Each entry that follows is to be copied exactly, minus any pictures.
== Provided data
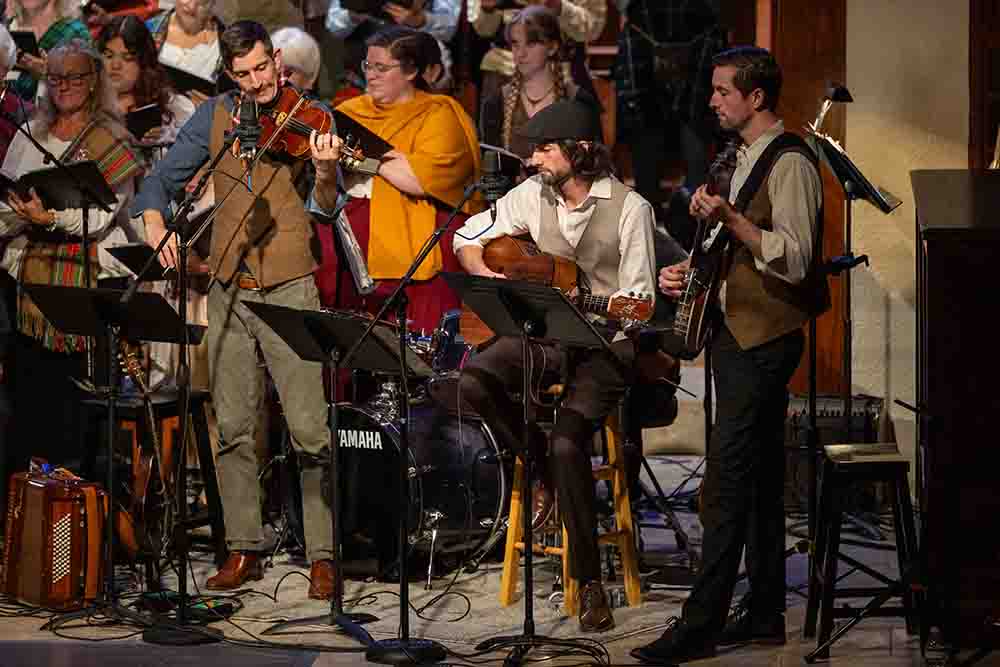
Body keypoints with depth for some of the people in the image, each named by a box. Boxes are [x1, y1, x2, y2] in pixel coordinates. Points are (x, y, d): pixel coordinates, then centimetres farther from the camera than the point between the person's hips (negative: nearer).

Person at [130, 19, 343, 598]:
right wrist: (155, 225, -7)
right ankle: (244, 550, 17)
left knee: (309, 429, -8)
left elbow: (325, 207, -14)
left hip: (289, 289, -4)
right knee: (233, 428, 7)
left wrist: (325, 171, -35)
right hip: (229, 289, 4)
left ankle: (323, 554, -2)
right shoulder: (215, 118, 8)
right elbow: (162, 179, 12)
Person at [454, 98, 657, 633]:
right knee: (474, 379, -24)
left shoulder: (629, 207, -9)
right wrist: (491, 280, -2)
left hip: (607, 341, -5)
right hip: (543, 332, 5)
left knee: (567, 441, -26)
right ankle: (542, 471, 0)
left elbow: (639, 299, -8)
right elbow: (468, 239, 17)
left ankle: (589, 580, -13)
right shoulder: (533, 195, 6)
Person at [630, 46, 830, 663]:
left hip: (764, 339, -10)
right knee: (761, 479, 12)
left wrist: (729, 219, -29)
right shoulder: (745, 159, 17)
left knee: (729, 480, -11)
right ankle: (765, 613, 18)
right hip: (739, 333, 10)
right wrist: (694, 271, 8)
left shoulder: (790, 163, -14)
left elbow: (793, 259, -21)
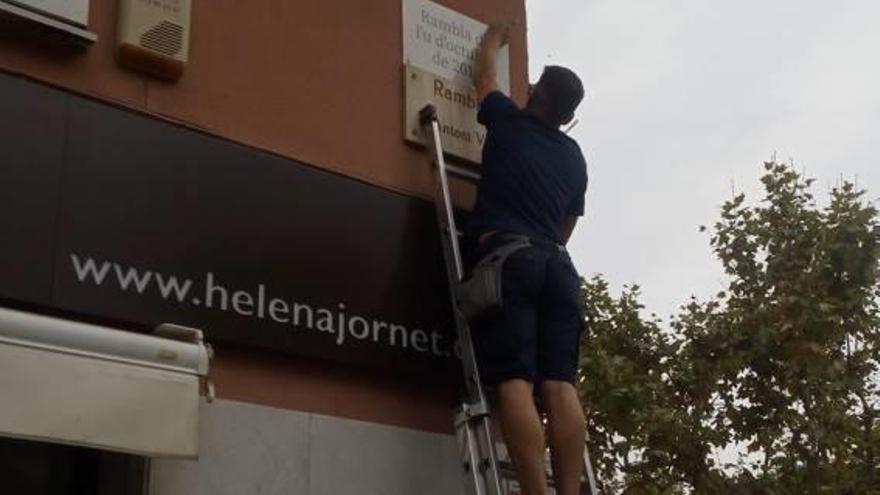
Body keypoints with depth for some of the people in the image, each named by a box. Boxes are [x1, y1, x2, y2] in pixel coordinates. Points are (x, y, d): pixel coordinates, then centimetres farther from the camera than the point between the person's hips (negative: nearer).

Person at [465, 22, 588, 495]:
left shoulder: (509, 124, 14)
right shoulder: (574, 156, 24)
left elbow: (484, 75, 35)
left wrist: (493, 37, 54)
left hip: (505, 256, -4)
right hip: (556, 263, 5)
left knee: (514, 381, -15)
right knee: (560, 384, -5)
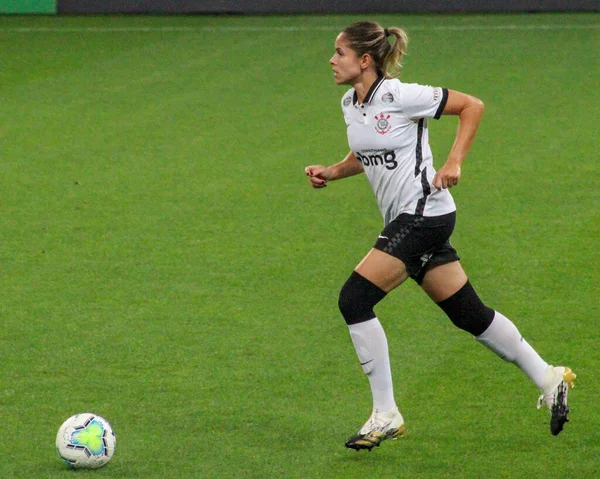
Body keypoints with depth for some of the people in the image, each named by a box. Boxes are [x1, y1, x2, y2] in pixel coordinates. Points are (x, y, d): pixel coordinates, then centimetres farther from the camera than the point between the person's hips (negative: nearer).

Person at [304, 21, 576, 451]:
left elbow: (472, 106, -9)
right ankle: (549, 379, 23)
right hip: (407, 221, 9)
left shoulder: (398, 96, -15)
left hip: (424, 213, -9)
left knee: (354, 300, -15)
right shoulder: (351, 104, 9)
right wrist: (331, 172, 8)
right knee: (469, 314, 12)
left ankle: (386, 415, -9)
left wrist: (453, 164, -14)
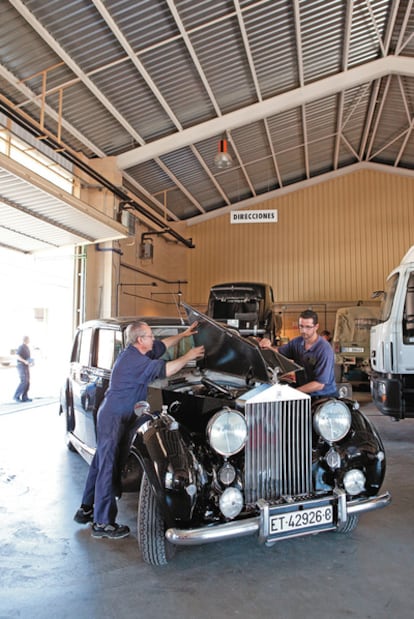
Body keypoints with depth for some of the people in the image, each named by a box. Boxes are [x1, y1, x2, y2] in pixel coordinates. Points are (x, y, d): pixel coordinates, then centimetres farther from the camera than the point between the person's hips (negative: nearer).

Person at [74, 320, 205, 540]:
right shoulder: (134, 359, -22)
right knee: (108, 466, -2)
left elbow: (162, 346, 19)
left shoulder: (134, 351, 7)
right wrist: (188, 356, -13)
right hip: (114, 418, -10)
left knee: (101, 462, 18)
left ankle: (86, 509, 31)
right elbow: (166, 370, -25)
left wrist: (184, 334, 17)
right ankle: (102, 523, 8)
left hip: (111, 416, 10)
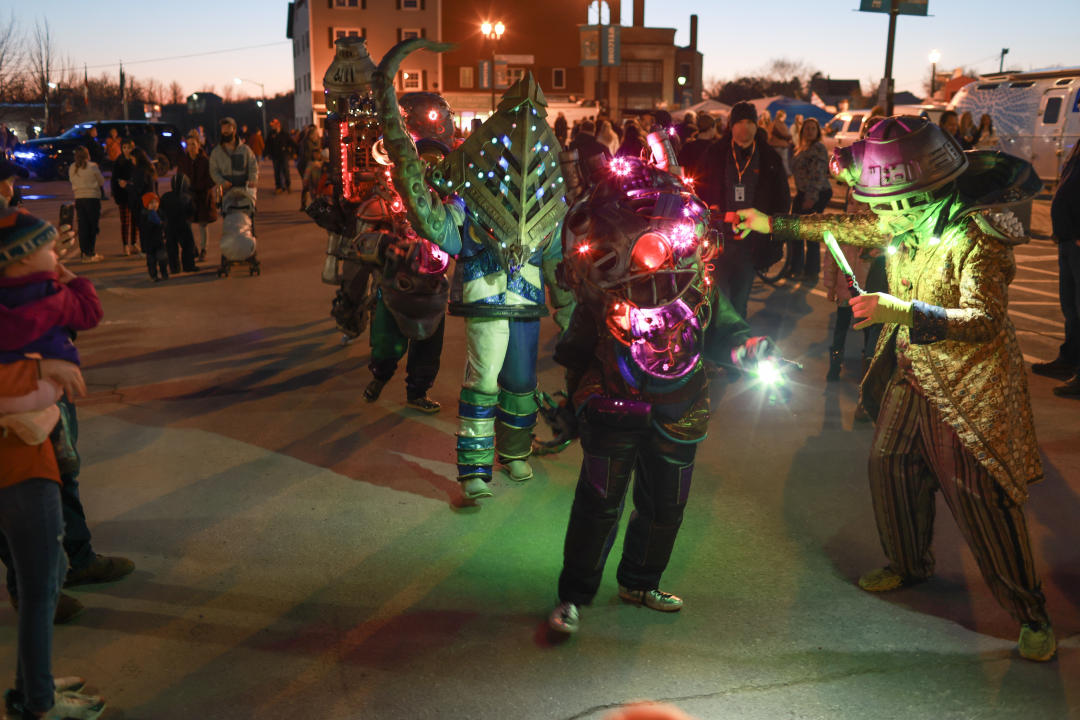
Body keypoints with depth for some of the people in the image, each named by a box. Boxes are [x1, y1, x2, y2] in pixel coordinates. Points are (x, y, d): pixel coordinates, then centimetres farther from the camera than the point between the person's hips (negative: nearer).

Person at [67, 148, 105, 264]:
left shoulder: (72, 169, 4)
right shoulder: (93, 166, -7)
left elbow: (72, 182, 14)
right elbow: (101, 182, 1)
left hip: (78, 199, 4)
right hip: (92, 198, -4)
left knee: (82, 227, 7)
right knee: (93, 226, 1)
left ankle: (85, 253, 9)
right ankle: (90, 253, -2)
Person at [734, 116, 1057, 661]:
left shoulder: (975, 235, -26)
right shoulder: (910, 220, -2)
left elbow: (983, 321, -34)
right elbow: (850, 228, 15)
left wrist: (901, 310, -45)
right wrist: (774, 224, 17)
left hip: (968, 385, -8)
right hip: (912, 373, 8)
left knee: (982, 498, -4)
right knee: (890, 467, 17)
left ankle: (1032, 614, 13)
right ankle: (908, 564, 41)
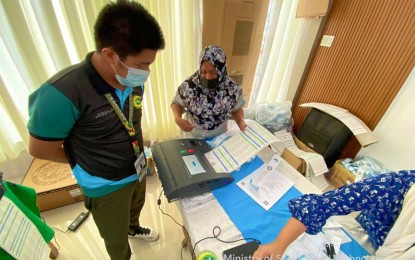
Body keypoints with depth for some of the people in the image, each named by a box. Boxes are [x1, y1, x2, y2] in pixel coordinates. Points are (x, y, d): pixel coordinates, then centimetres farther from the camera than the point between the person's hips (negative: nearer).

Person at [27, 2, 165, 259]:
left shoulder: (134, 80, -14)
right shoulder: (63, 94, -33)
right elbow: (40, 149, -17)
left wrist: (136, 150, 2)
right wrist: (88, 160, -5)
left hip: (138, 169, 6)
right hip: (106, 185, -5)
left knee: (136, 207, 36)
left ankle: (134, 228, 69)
====
| Completed task |
Body keypoints with depth for some of the people in the image, each named by a box. Boxes are [x1, y1, x2, y2] in pixel coordinates. Points are (x, y, d): pixel coordinates, then centimetres farther from the camera than the point between the person's hips (negative: nearer).

Person at [130, 19, 343, 598]:
right wrist: (155, 225, -7)
right ankle: (244, 550, 17)
left knee: (309, 429, -8)
left elbow: (325, 207, -14)
left hip: (289, 289, -4)
right knee: (233, 428, 7)
left wrist: (325, 171, -35)
right hip: (229, 289, 4)
left ankle: (323, 554, -2)
right shoulder: (215, 118, 8)
right elbow: (162, 179, 12)
Person at [454, 98, 657, 633]:
right knee: (474, 379, -24)
left shoulder: (629, 207, -9)
right wrist: (491, 280, -2)
left hip: (607, 341, -5)
right hip: (543, 332, 5)
left knee: (567, 441, -26)
right ankle: (542, 471, 0)
left elbow: (639, 299, -8)
right elbow: (468, 239, 17)
left ankle: (589, 580, -13)
right shoulder: (533, 195, 6)
Person at [630, 46, 830, 663]:
left hip: (764, 339, -10)
right knee: (761, 479, 12)
left wrist: (729, 219, -29)
right shoulder: (745, 159, 17)
left knee: (729, 480, -11)
right ankle: (765, 613, 18)
right hip: (739, 333, 10)
right wrist: (694, 271, 8)
left shoulder: (790, 163, -14)
left elbow: (793, 259, -21)
Body keypoints with depth for some of the people in the image, each named by a box. Boxes are [x1, y1, x2, y2] in pixel coordinates. Points are (x, y, d): pixel coordinates, then centimetres farther from the camera than the point between the person's hips (negative: nearer).

Person at [465, 22, 588, 495]:
left shoulder: (509, 124, 14)
right shoulder: (574, 156, 24)
left elbow: (484, 75, 35)
left wrist: (493, 37, 54)
left hip: (505, 256, -4)
right hip: (556, 263, 5)
left knee: (514, 381, -15)
right knee: (560, 384, -5)
Body keypoints with depth for some of the people in the image, each named by a box. Boxes are [x1, y1, x2, y2] in pixel coordinates. Points are (x, y, d): pixel coordinates, then centimetres farther from the camera than the point between the person's hips (negative: nearer).

Person at [304, 21, 576, 451]:
left elbow: (472, 106, -9)
right ankle: (549, 379, 23)
right hip: (407, 221, 9)
left shoulder: (398, 96, -15)
left hip: (424, 213, -9)
left knee: (354, 300, -15)
right shoulder: (351, 104, 9)
right wrist: (331, 172, 8)
right knee: (469, 314, 12)
left ankle: (386, 415, -9)
left wrist: (453, 164, -14)
Body keypoints with depth for some of the people in the image, each named by a box. Boxes are [x1, y1, x2, y2] in pixel coordinates. Points are (x, y, d): pixel coordinates, then centimetres farther from the camera than the point between the person's hips (negative: nearer).

Person at [74, 320, 205, 540]:
right shoulder: (134, 359, -22)
right knee: (108, 466, -2)
left elbow: (162, 346, 19)
left shoulder: (134, 351, 7)
right wrist: (188, 356, -13)
right hip: (114, 418, -10)
left knee: (101, 462, 18)
left ankle: (86, 509, 31)
right elbow: (166, 370, -25)
left wrist: (184, 334, 17)
right ankle: (102, 523, 8)
left hip: (111, 416, 10)
Body keypoints with depth for some of the people in the image, each named by a box. Boxes are [x1, y1, x2, y2] in pixel coordinates. Points are (x, y, d): pixel coordinates, then centimetres farther from the camera than the point between the person's hips (negative: nearer).

Person at [67, 148, 105, 264]:
left shoulder: (72, 169, 4)
right shoulder: (93, 166, -7)
left elbow: (72, 182, 14)
right elbow: (101, 182, 1)
left hip: (78, 199, 4)
right hip: (92, 198, -4)
left knee: (82, 227, 7)
right knee: (93, 226, 1)
left ankle: (85, 253, 9)
right ankle: (90, 253, -2)
Person at [734, 116, 1057, 661]:
left shoulder: (975, 235, -26)
right shoulder: (910, 220, -2)
left elbow: (983, 321, -34)
right elbow: (850, 228, 15)
left wrist: (901, 310, -45)
right wrist: (774, 224, 17)
left hip: (968, 385, -8)
right hip: (912, 373, 8)
left knee: (982, 498, -4)
right knee: (890, 467, 17)
left ankle: (1032, 614, 13)
right ankle: (908, 564, 41)
Body keypoints with depth for some of the people in the image, each named by a box. Boxes are [x1, y1, x2, y2] in pixel coordinates. Points are (x, y, d): pixel coordinates, then centimetres farther from the camera than the point between the person's hips (negative: nearer).

Person at [27, 2, 165, 259]:
left shoulder: (134, 80, -14)
right shoulder: (63, 94, -33)
right elbow: (40, 149, -17)
left wrist: (136, 150, 2)
right wrist: (88, 160, -5)
left hip: (138, 169, 6)
right hip: (106, 185, -5)
left knee: (136, 207, 36)
left ankle: (134, 228, 69)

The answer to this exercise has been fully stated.